Aarav Chowdhary, Sheetal Thakkar, Vibha Bhagat, Rakshit Wahi, Rajeev Paul, Leena Prabhu, Anita Kulkarni, Akash Jagga, Shakti Singh and Shubhangi Tambale were cast for recurring roles of the show. Rakshit Wahi quit the show in 2021 but came back in June 2022. In March 2022, Jaya Prada to join as a cameo for Gajendra and Sandhya's wedding anniversary. Wasim Mushtaq quit the show in April 2022.
In August 2022, the storyline changed to a supernatural fantasy genre, just like in the first season.

===Filming===
Set against the backdrop of Agra, the series is mainly filmed at the sets in Naigaon, Maharashtra.

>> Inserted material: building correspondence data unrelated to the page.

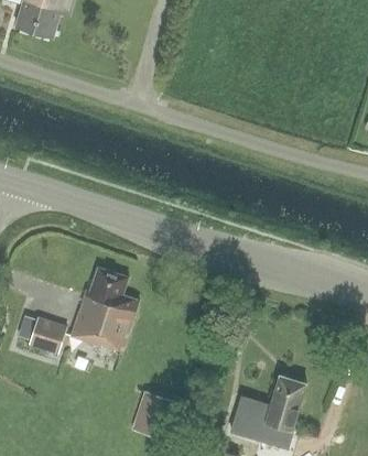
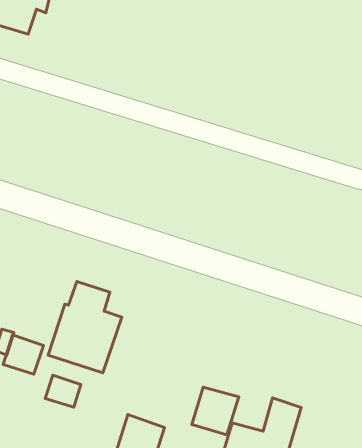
building: none -> [45,375,81,407]
building: none -> [192,387,239,435]

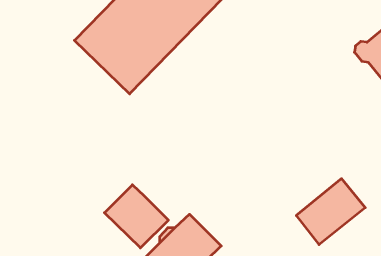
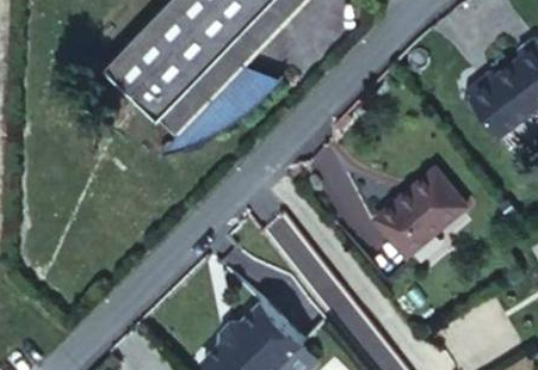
building: [296,179,365,245] -> [375,166,465,253]
building: [104,185,168,248] -> none

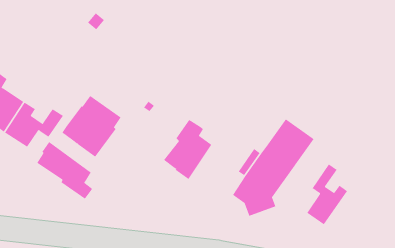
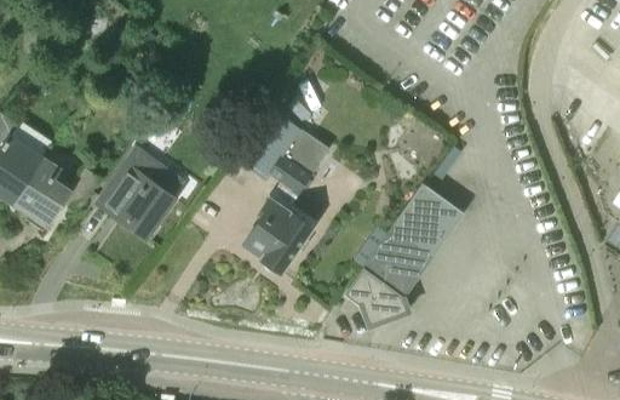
building: none -> [231,119,331,194]
building: [36,141,93,200] -> none
building: [306,164,348,225] -> none

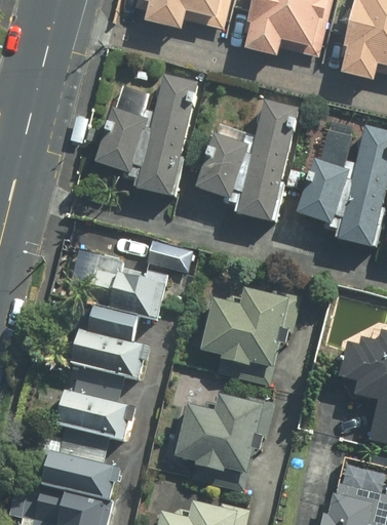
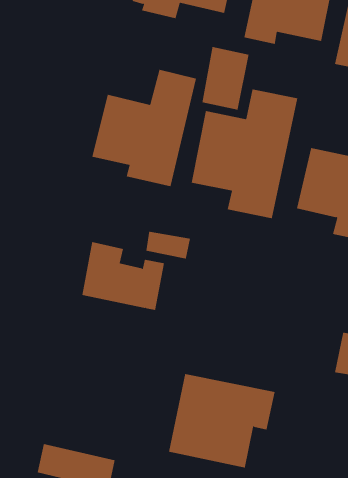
building: none -> [202,46,249,110]
building: [201,285,300,367] -> none
building: [70,312,146,379] -> none
building: [56,389,134,439] -> none

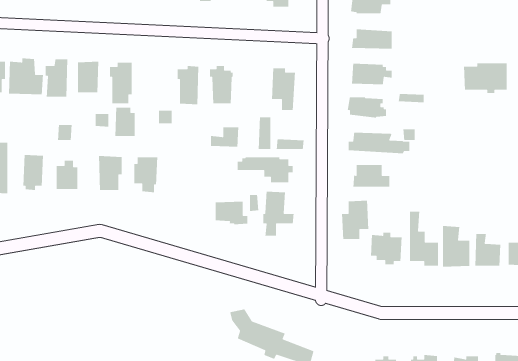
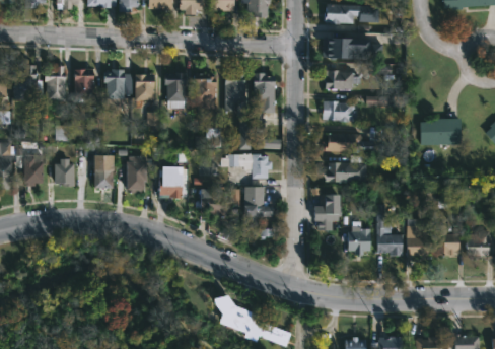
building: [463,63,507,94] -> [421,119,462,147]
building: none -> [225,74,246,112]
building: [114,107,136,137] -> [135,73,154,100]
building: none -> [159,170,188,198]

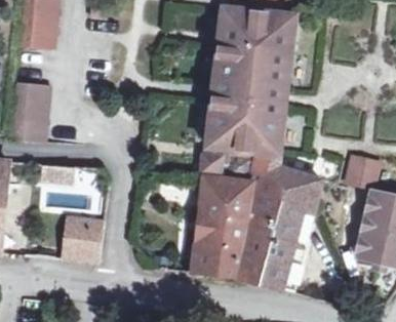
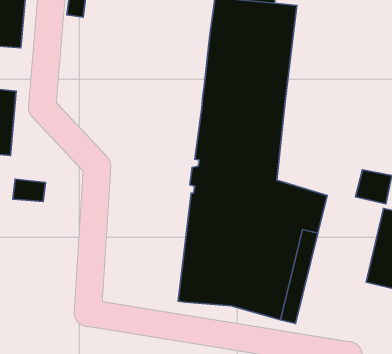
building: [65,216,102,260] -> none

In April, May and June 2021, several sequences were shot near the Taj Mahal in Agra due to the lockdown in Maharashtra. Filming of the series began on 19 March 2021 and ended on 5 April 2023.

===Release===
The pilot episode was released on April 26, 2021, 10 years after the release date of the first season. It aired from Monday to Saturday at 6:30 pm. From 22 August 2022, its slot shifted to 6 pm and Saavi Ki Savaari started airing at the previous slot.

===Cancellation===
The show went off air on 7 April 2023 due to dropping TRPs, and the makers did not want to move the story forward.